Theatre embraces people of all talents, origins and ages. Drama classes for youth are a common facet of many regional amateur and professional groups, but a company in Chester is solely youth operated. In Chester 12 years ago, Malcolm Callaway’s daughter, Sarah Braid-Callaway, walked away from an audition she didn’t get, and she and her boyfriend decided to start their own company. For ages eight to 15, the KIDS (Kids into Drama Society) company still puts on successful productions. “Some have gone on to do movies, while others stay with it on community level, and some have actually found employment as a result,” says Callaway. “It’s a definite stepping stone.”

Teenager Aaron Webber’s performance at the Chester Playhouse a couple of years ago vaulted him into Whole New Thing, Daniel MacIvor’s 2005 film. “There are quite a few examples of that,” Chris Heide says of amateur theatre propelling people further. “It’s good to have people at that end of the pyramid, but the base is critical too.”

MauraLea Morykot, one of the three women in Cape Breton’s O Night Divine, has been involved with Island theatre for 18 years. “The beauty of this type of theatre is you can do it in this area,” she says. “Such a small production would get lost in Toronto.” As well as performing, she also teaches drama to 90 area youth. “It’s great for their self-esteem, which they will carry with them forever.”

Dalhousie University’s Susan Stackhouse says people’s No. 1 fear is speaking in public. “It’s even higher than the fear of death,” she says, “so if people, particularly kids and teenagers, can get over this early, it’ll put them in good stead for the rest of their life in all respects.” Adds Callaway: “It’s great when kids get hooked early; they interact, and theatre becomes a cool thing to do. Any skill can be used. You’ve got your jock with the hammer building stuff, others designing sets, there’s makeup—it’s all there, and it’s amazing.”
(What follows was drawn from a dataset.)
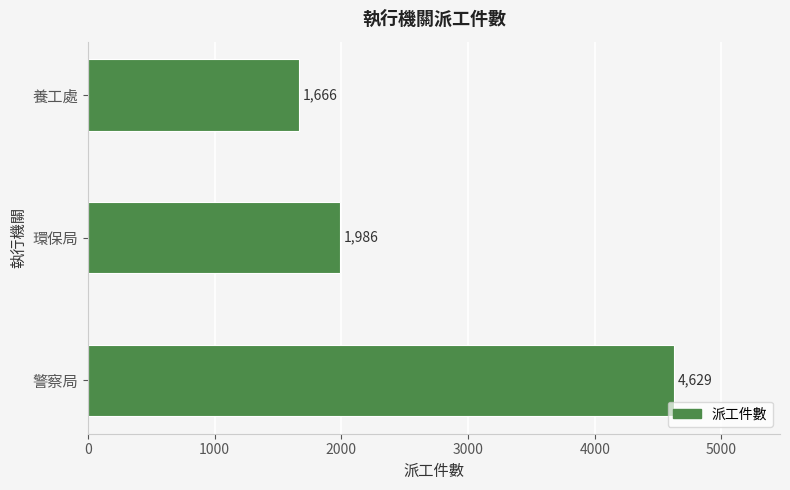

What is the sum of all values?

8281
Across Atlantic Canada, there are many people such as Bette Douglas who are dedicated to community theatre. At 70 she still opens and closes the doors to productions of the Tantramar Theatre Society (902-667-7002) in Amherst, N.S. The Society also has a young company that performs a musical for the elementary schools twice a year. “People love to laugh and be entertained,” says Douglas. “When I listen to the audience, hear the laughter, watch 150 children enthralled with live theatre—well, that’s my raison d’être.”